I said what turned out to be my last goodbye to Norma Liongoren last year before she left for Washington DC to manage our HABI: The Philippine Textile Council Exhibit/Sale to celebrate Philippine Independence Day. It was at the request of the Philippine Embassy and was a successful presentation to both Americans and Filipinos in the US of our unique, varied and colorful indigenous fabrics.
I could say the same for Norma, a unique, colorful and varied character of Philippine art and culture. She managed the Liongoren Gallery in Quezon City, discovering and nurturing many young artists that have since turned into respected names in the Philippine art scene. Her own husband, Alfredo Liongoren, is an artist, one son is a photographer.
She was an enthusiast of Philippine native fabrics, particularly from Mindanao, and was an expert on malongs, the tubular garment of many colors and many uses. The Washington DC exhibit was such a success that it was extended and credit goes to Norma for it.
Originally from Abra, Norma Carmelita Crisologo Liongoren traveled the Philippines. For a time, she lived in Davao and was very active in the art community of that city, knowing many Davao artists and participating in the cultural activity of the city.
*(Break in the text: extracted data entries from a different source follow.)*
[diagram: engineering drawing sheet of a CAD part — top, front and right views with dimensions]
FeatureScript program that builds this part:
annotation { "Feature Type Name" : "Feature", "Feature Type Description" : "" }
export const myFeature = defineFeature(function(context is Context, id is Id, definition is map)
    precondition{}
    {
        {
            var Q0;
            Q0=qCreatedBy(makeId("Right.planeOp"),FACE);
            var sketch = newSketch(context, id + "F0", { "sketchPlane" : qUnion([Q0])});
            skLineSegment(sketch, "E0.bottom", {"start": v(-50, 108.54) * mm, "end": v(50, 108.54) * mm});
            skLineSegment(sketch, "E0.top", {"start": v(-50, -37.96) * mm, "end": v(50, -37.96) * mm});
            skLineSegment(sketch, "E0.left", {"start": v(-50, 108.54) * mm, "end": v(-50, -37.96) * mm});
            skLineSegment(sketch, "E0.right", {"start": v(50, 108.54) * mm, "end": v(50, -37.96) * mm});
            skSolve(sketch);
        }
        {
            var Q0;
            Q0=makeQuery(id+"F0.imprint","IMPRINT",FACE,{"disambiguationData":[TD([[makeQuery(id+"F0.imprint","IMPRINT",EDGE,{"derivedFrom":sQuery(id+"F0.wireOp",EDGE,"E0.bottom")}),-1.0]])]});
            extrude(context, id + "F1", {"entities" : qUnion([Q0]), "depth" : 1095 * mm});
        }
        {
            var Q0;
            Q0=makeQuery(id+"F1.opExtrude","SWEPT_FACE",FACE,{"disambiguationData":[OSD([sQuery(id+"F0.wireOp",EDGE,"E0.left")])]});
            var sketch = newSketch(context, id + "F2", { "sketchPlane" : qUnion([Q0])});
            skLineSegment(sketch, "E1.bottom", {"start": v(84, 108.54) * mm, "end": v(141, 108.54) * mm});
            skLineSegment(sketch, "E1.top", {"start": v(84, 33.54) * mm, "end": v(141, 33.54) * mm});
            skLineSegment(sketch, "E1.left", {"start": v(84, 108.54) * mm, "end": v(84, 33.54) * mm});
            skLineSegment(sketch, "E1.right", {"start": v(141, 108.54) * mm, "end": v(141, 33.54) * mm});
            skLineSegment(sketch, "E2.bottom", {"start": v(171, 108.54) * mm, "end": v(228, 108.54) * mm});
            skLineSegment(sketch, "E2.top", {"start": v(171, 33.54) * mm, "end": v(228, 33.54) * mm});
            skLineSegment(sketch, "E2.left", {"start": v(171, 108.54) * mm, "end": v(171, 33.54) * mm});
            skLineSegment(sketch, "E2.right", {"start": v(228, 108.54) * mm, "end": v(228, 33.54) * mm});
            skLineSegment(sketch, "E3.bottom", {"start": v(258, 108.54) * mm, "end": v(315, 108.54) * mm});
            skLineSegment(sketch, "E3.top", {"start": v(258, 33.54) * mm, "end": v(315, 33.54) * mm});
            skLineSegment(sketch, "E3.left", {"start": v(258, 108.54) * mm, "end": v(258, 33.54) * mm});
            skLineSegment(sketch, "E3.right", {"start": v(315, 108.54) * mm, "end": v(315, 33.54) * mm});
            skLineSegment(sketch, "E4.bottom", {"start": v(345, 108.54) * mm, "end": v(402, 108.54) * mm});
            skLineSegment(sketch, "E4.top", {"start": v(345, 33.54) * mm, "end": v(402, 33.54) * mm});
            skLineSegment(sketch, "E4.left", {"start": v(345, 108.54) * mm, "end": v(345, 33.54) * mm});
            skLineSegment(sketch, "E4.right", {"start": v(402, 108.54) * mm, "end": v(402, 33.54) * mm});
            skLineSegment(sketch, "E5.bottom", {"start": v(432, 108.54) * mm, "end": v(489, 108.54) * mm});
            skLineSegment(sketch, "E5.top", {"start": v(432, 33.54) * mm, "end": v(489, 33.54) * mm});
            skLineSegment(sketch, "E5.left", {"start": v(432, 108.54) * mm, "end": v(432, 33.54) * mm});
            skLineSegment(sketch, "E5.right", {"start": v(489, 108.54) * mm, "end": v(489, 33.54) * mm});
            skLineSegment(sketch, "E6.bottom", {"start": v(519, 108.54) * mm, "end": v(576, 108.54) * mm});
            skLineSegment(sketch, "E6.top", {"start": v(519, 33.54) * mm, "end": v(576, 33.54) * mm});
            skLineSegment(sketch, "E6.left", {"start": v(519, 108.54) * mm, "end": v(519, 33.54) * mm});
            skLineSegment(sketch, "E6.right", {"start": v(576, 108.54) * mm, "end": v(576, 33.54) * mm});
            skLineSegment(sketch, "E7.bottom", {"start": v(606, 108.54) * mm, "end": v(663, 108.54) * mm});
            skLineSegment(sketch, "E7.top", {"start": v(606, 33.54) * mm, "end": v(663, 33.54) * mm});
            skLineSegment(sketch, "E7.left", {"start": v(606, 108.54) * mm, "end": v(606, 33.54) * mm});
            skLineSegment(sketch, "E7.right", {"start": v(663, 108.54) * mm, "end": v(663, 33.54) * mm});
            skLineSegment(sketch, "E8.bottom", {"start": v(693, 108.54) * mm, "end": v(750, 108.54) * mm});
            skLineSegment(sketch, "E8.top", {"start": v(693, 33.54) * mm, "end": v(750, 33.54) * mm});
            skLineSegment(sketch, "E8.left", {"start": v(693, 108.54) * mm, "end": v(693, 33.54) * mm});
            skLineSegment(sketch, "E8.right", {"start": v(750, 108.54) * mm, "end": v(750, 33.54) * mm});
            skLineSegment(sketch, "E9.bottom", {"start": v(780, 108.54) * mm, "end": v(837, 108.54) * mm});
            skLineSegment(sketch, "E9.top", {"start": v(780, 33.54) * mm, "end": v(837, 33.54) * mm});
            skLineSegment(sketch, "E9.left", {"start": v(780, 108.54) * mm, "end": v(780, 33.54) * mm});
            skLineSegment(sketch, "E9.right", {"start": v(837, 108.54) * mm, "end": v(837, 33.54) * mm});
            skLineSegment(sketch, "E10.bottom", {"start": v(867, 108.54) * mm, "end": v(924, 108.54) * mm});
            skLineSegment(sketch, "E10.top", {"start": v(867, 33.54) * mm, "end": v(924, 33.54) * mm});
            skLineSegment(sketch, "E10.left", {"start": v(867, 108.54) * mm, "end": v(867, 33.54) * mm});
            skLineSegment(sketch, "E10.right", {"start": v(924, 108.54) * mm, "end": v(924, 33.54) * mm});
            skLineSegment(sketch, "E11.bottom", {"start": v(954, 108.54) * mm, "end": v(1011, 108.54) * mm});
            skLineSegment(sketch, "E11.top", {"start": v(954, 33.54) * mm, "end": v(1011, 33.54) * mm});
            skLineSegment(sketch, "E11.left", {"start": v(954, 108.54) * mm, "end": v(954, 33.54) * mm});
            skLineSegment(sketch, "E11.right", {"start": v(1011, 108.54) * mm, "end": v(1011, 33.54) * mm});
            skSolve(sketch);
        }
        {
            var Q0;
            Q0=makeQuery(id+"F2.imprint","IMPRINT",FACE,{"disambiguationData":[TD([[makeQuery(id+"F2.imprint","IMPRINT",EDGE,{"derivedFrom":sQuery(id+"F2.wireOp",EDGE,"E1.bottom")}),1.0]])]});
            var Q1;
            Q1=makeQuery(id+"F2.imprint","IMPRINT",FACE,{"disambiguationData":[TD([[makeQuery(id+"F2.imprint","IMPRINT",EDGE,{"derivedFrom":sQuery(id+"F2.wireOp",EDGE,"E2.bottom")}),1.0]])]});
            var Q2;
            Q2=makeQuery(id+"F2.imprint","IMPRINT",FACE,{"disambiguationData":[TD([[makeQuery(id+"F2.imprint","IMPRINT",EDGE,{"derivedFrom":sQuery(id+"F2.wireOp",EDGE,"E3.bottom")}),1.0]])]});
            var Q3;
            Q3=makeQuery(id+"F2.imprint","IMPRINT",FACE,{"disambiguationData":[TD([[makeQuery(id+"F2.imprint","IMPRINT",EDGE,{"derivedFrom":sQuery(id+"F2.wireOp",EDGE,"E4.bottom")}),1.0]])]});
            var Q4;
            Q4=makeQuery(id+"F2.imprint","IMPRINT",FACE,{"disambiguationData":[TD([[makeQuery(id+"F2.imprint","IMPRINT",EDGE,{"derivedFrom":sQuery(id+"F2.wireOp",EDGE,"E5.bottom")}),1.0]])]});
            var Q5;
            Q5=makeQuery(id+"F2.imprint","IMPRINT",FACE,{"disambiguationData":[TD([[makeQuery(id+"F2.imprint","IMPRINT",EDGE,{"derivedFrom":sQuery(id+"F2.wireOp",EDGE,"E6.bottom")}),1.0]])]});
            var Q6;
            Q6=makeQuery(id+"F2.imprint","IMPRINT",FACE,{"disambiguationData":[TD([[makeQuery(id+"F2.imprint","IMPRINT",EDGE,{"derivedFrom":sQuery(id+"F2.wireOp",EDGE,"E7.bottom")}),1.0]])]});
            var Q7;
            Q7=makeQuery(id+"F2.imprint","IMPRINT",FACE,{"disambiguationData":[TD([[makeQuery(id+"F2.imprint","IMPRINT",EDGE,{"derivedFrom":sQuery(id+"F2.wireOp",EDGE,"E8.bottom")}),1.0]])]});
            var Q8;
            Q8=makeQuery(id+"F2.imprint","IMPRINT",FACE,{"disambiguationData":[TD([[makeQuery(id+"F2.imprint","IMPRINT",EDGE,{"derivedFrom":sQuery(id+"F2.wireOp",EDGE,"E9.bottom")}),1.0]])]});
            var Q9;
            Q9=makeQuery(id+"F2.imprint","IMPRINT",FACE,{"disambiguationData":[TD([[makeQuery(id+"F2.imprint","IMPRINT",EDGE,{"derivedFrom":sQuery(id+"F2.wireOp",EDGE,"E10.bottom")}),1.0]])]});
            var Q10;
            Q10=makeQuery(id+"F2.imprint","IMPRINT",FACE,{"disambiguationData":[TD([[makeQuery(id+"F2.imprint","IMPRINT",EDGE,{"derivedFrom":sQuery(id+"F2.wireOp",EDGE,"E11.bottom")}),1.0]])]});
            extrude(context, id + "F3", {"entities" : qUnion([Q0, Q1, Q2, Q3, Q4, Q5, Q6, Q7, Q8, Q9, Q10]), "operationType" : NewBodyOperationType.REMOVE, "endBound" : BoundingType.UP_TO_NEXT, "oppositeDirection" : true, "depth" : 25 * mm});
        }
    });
She kept returning to Abra where she had relatives and weavers of long acquaintance whom she constantly tried to help by introducing their works to those who fancied indigenous weaving. Her objective was to get traditional weavers more exposure, a stable market and a reasonable income. She would constantly mention that despite their craft, artistry and handiwork, they were still not compensated enough to rise from poverty levels. Her mission was to show the world their worth.
Her advocacy led her to join HABI: The Philippine Textile Council where she contributed much in ideas, connectivity with other cultural groups and enthusiasm with hard work.
She would dress in Filipiniana and become an icon of our market fairs. She could elucidate native fashions and demonstrate how to wear them optimally. She could explain their intricacies and the reasons for them. Her energy would capture the interest and contribution of others in the art world and for native textiles. She was a compelling personality as well as an unflagging cultural worker whose circle of friends and admirers was ever expanding, making her an effective cultural ambassador.
One of her last creative efforts was an exhibit called Walong Filipina where she featured a number of weavers, fashion designers and artists revolving on indigenous weaving. She first exhibited it at the Liongoren Gallery, then our market fair last year. She even managed to bring it in video form to the Washington DC event where it got a lot of admiring attention.
It seemed that Norma Liongoren was to go on forever with her enthusiasm, collaboration, and multiple ideas. But it was not to be as Fate would have it. Shortly after her US visit, she came home to find that the pains in her stomach she had brushed aside for too long were an advanced stage of cancer.
Plans to visit her would invariably be cancelled because of hospital admissions and tests. We expected her back. She was only 69 but has left a legacy that counts for more years than that.